API References

hgboost: Hyperoptimized Gradient Boosting library.

Contributors: https://github.com/erdogant/hgboost

class hgboost.hgboost.hgboost(max_eval=250, threshold=0.5, cv=5, test_size=0.2, val_size=0.2, top_cv_evals=10, is_unbalance=True, random_state=None, n_jobs=-1, gpu=False, verbose=3)

hgboost: Hyperoptimized Gradient Boosting.

Description

HGBoost stands for Hyperoptimized Gradient Boosting and is a Python package for hyperparameter optimization for XGBoost, LightBoost, and CatBoost. It will carefully split the dataset into a train, test, and independent validation set.
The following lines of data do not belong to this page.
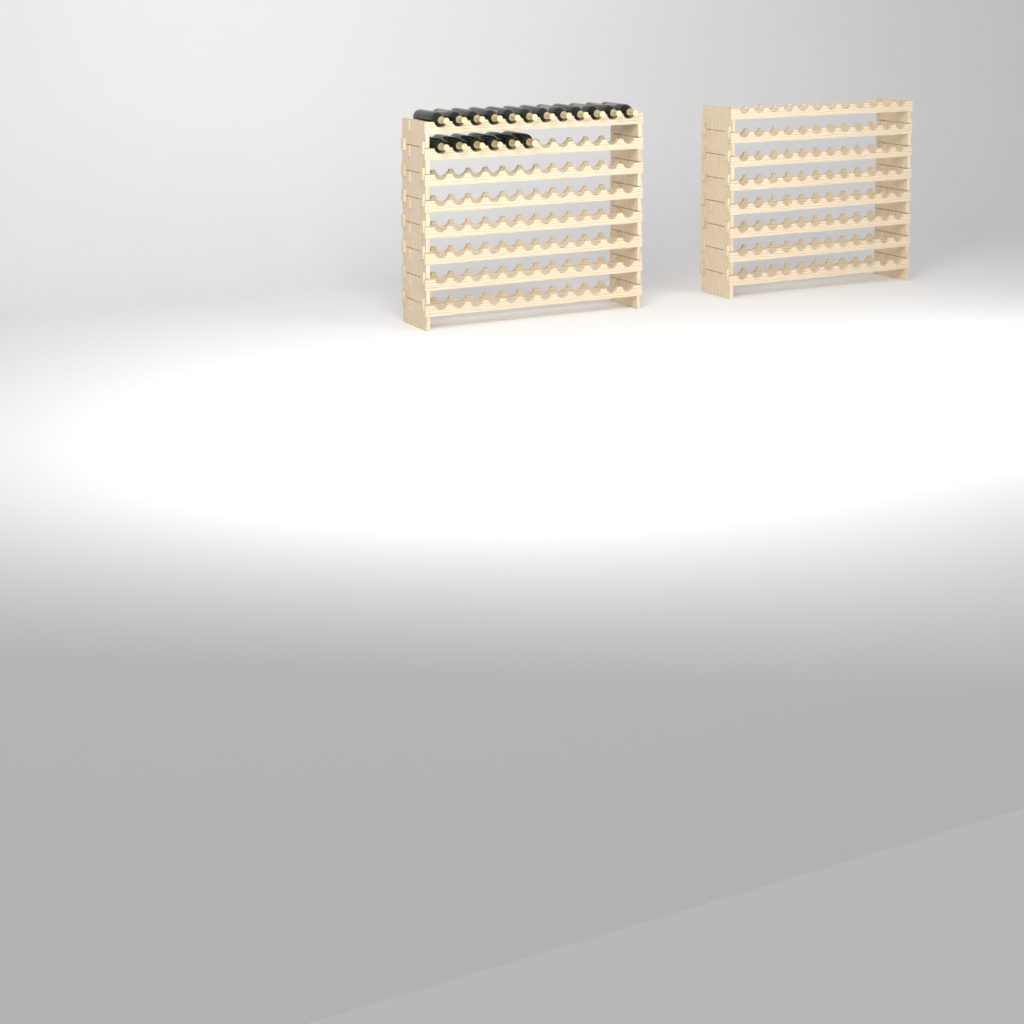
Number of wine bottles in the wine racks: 18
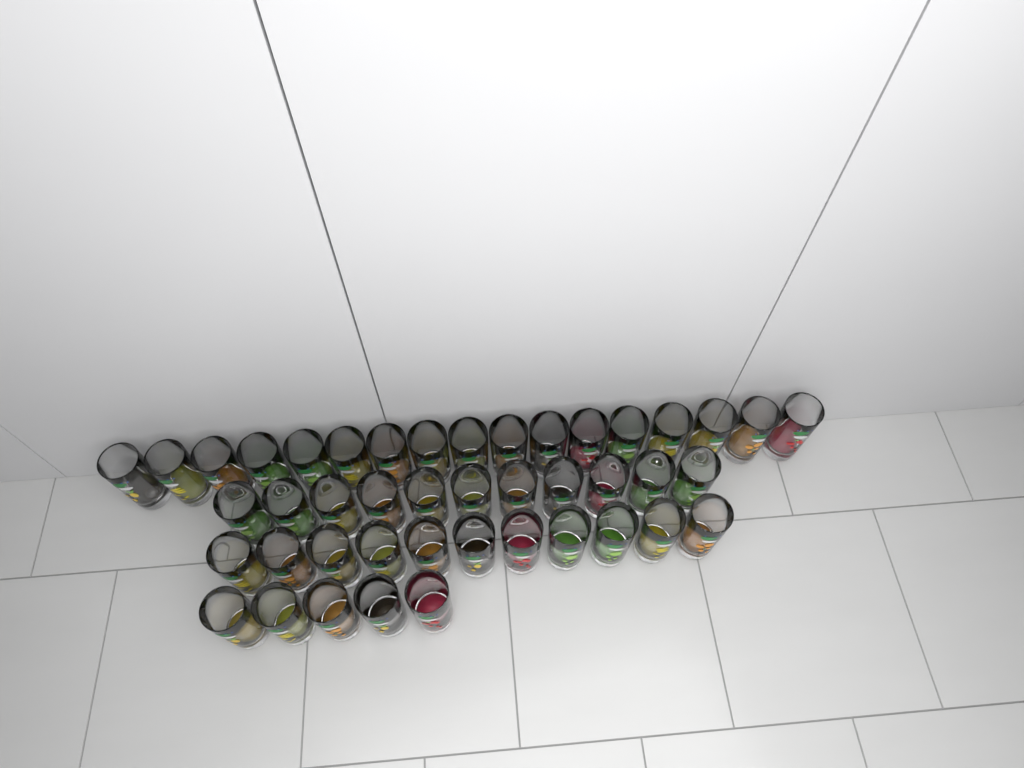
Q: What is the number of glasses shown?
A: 44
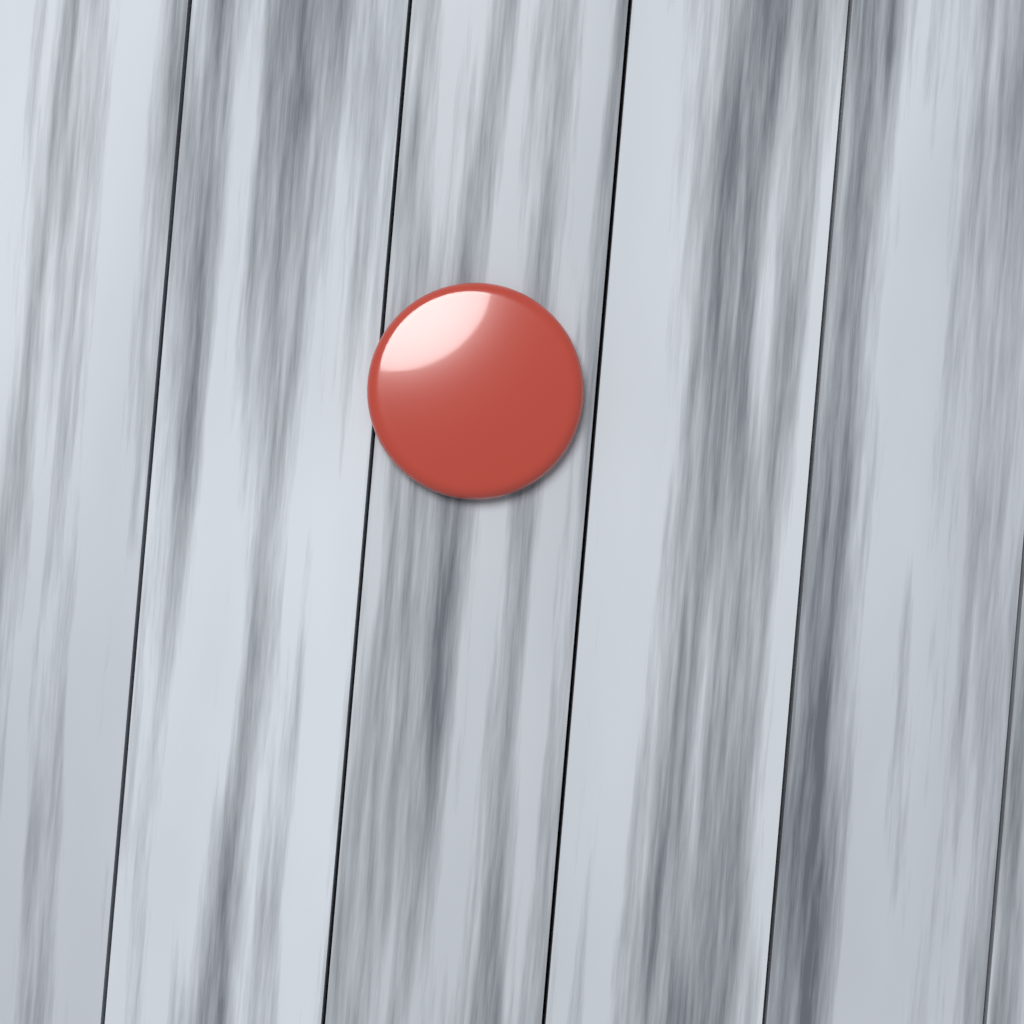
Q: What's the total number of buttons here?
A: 1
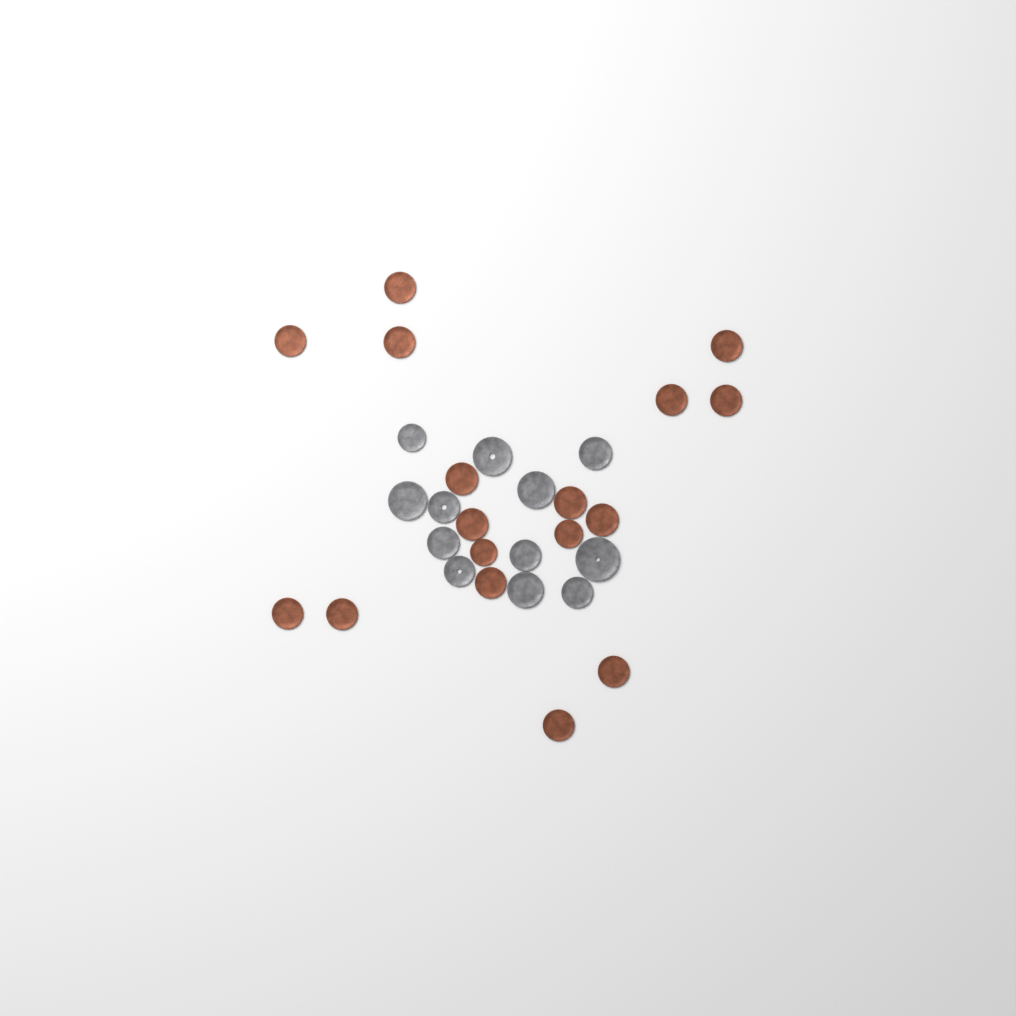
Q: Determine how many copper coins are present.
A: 17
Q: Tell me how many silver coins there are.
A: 12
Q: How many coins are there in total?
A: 29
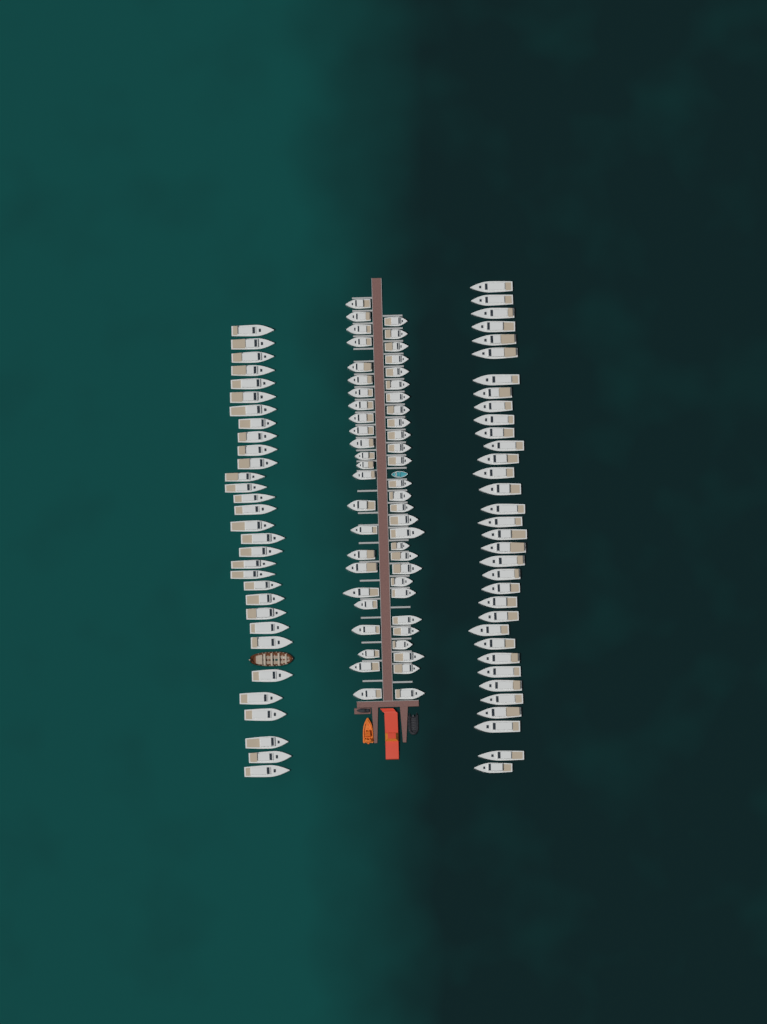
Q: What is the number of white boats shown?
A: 117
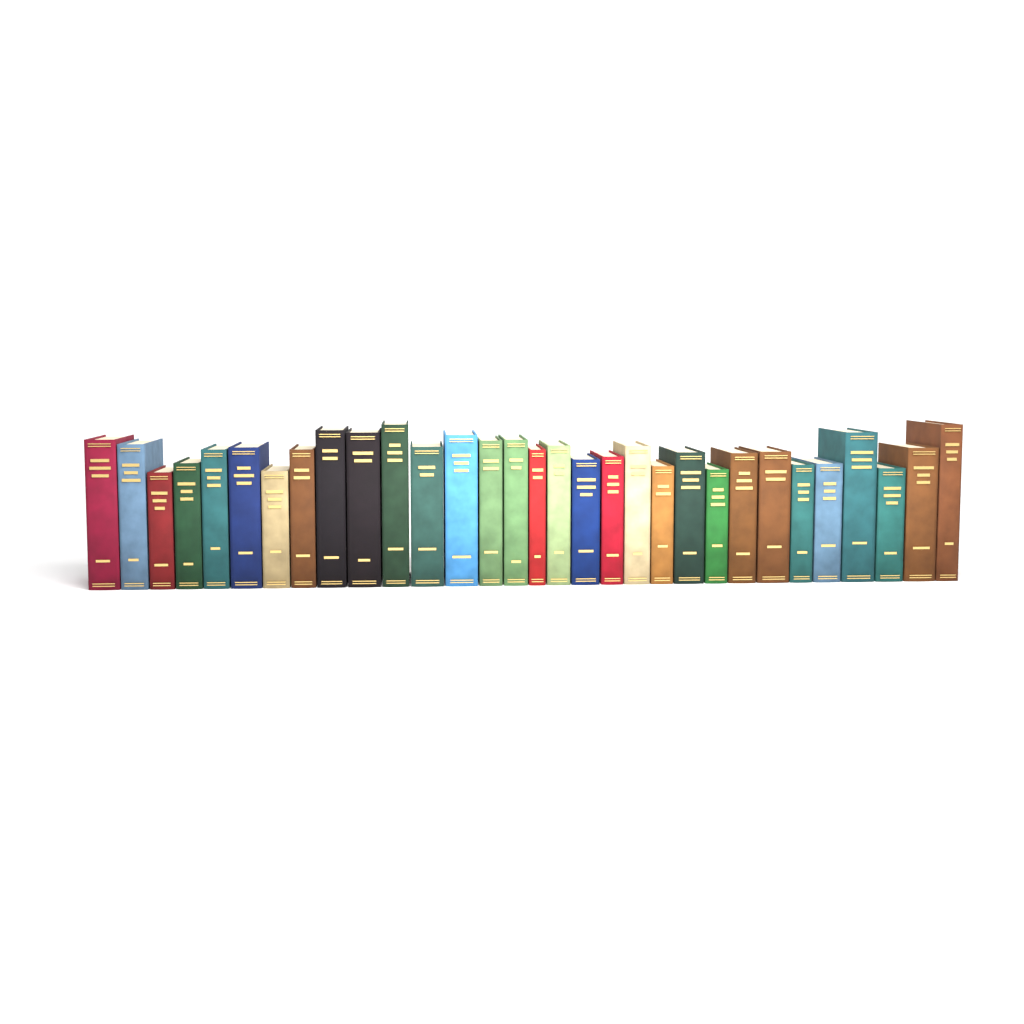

Within the train-test set, there is the inner loop for optimizing the hyperparameters using Bayesian optimization (with hyperopt) and, the outer loop to score how well the top performing models can generalize based on k-fold cross validation. As such, it will make the best attempt to select the most robust model with the best performance.

param max_eval

Search space is created on the number of evaluations.

type max_eval

int, (default : 250)

param threshold

Classification threshold. In case of two-class model this is 0.5

type threshold

float, (default : 0.5)

param cv

Cross-validation. Specifying the test size by test_size.

type cv

int, optional (default : 5)

param top_cv_evals

Number of top best performing models that is evaluated. If set to None, each iteration (max_eval) is tested. If set to 0, cross validation is not performed.

type top_cv_evals

int, (default : 10)

param test_size

Percentage split for the testset based on the total dataset.

type test_size

float, (default : 0.2)

param val_size

Percentage split for the validationset based on the total dataset. This part is kept untouched, and used only once to determine the model performance.

type val_size

float, (default : 0.2)

param is_unbalance

Control the balance of positive and negative weights, useful for unbalanced classes. xgboost clf : sum(negative instances) / sum(positive instances) catboost clf : sum(negative instances) / sum(positive instances) lightgbm clf : balanced False: grid search

type is_unbalance

Bool, (default: True)

param random_state

Fix the random state for validation set and test set. Note that is not used for the crossvalidation.

type random_state

int, (default : None)

param n_jobs

The number of jobs to run in parallel for fit. None means 1 unless in a joblib.parallel_backend context. -1 means using all processors.

type n_jobs

int, (default : -1)

param gpu

Computing using either GPU or CPU. Note that GPU usage is not very well supported because various optimizations are performed during training/testing/crossvalidation. True: Use GPU. False: Use CPU.

type gpu

bool, (default : False)

param verbose

Print progress to screen. 0: None, 1: ERROR, 2: WARN, 3: INFO, 4: DEBUG, 5: TRACE

type verbose

int, (default : 3)

rtype

None.

References

catboost(X, y, pos_label=None, eval_metric='auc', greater_is_better=True, params='default')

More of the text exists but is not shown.